I just had to see it in black and white so I am not lying to myself or anyone else. I hope that in six months, I can look back at this blog and read this entry and feel differently. Really, I am miserable and for no good reason. People are nice, Marc loves his job, the kids are happy...how can I possibly be this glum? I never anticipated I could be this dark, but today I feel hopeless. I feel like I have given up finding the good in the dream. The one in which Marc is happy doing his Director of Chemistry thing, and the kids are perfectly adjusted, and I have found my niche.
It rained today in Biblical magnitude. Think Noah's Ark and you are close to imagining the day. The main issue is I navigate a Sequoia and not a boat, so this was problematic today. Like the case in which I almost ran over our six year old, when she darted in front of the car as I picked her up from school. She thought I was stopping, but I was rolling ahead to allow her more room to open the door on the rear passenger side. The torrential rain was so heavy, I could not even see her. It is by the grace of God that she is unscathed. His hand was on her today, and for that, I am so grateful. We drove carefully to North County for Swim Team pictures, that were (duh) cancelled due to weather conditions. She swam the workout there anyway.
I hate that I was soaked to the bone in the three seconds I crossed the parking lot to pick her up from swim team. Standing, once again, at the car to load her and laughing in spite of the situation: my hair plastered to my face, my clothes soaking wet, I laughed out of fear I might cry if I thought about the stupidity of it all. The wind was blowing gusts of sheets and sheets of rain. Rain so heavy, it blinded me as I opened her door to hustle her into her carseat. How do people live like this, anyway? I laughed a strange and eerie laugh that is not mine at all. I laughed until I had to lay my head on the steering wheel of the parked car in convulsions, with my kids looking at each other with uncertainty in the backseat.
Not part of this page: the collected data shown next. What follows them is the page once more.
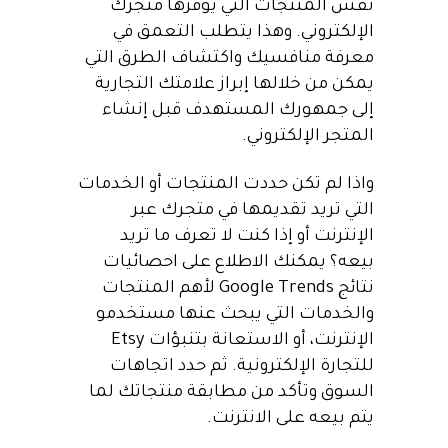
نفس المنتجات التي يوفرها متجرك
الإلكتروني. وهذا يتطلب التعمق في
معرفة منافسيك واكتشاف الطرق التي
يمكن من خلالها إبراز علامتك التجارية
إلى جمهورك المستهدف قبل إنشاء
المتجر الإلكتروني.
واذا لم تكن حددت المنتجات أو الخدمات
التي تريد تقديمها في متجرك عبر
الإنترنت أو إذا كنت لا تعرف ما تريد
بيعه؟ يمكنك الاطلاع على احصائيات
نتائج Google Trends لأهم المنتجات
والخدمات التي يبحث عنها مستخدمو
الإنترنت، أو الاستعانة بتنبؤات Etsy
للتجارة الإلكترونية. ثم حدد اتجاهات
السوق وتأكد من مطابقة منتجاتك لما
يتم بيعه على الانترنت.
I hate that the more people I meet, the more they tell me how "wonderful" it is here and all I want to do is run home and forget about it. They laugh and make fun of the lack of conveniences that exist, but how they love the "small town". How is it I am spearheading playgroups, joining the PTA, rallying neighbors for events, but I am miserable? I feel like Jackal and Hyde. I want to be part of the community and I am signing the kids on for everything and committing myself to everything, but my heart aches and my head hurts and I wish I could just sleep the day away. I feel like I am trying, but something is just not working...it is not fluid like it should be.
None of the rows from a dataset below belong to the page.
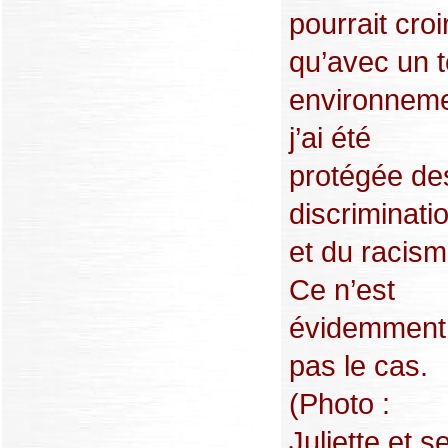
pourrait croi
qu’avec un t
environneme
j’ai été
protégée de
discriminati
et du racism
Ce n’est
évidemment
pas le cas.
(Photo :
Juliette et s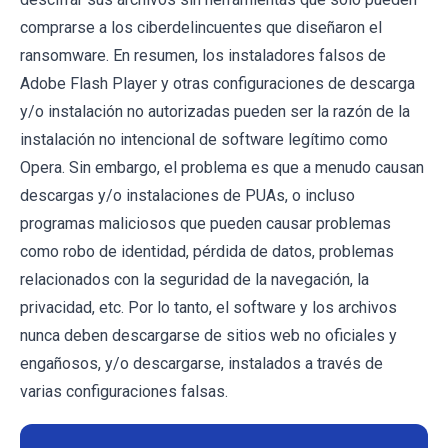
comprarse a los ciberdelincuentes que diseñaron el
ransomware. En resumen, los instaladores falsos de
Adobe Flash Player y otras configuraciones de descarga
y/o instalación no autorizadas pueden ser la razón de la
instalación no intencional de software legítimo como
Opera. Sin embargo, el problema es que a menudo causan
descargas y/o instalaciones de PUAs, o incluso
programas maliciosos que pueden causar problemas
como robo de identidad, pérdida de datos, problemas
relacionados con la seguridad de la navegación, la
privacidad, etc. Por lo tanto, el software y los archivos
nunca deben descargarse de sitios web no oficiales y
engañosos, y/o descargarse, instalados a través de
varias configuraciones falsas.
I ran bridge repeats this morning. I only planned on running six, and the wind nearly blew me off the top. The fury of it, whipping along, screeching its presence, nearly slowed me to a stop when I was heading into it going East. I only wanted to run six, but I ran eight simply to feel alive. The only time I feel like I am even a shell of who I was is when I am running. Everything else in my universe is so out of whack, I cannot bear to think about the details. I fold laundry in a daze and shuttle kids simply going through the motions. I nod and listen to my swim coach because he berates me and it stirs some emotion in me that reminds me I am human. Right now I mostly feel catatonic....except that I cannot be a hat rack. I have to live and move and breathe and carry on a household and feed children and kiss my husband.
Even if I never run a step with my old running partners, I cannot bear the thought of being so far away from everyone and everything that was the center of my universe before. Marc's mom sent another package today and I could barely stand to open it. I willed myself to do it because the kids were shrieking, pleading to see what was inside. It's like I cannot bear to really think about what I feel like we are missing from our old lives. I threw away the Zoo News publication from the San Diego Zoo that is forwarded to this address. I don't want to read about their hippos.
Yesterday was a good day. Today was very much something else. I hope tomorrow will be something that won't seem manic when I put it in print.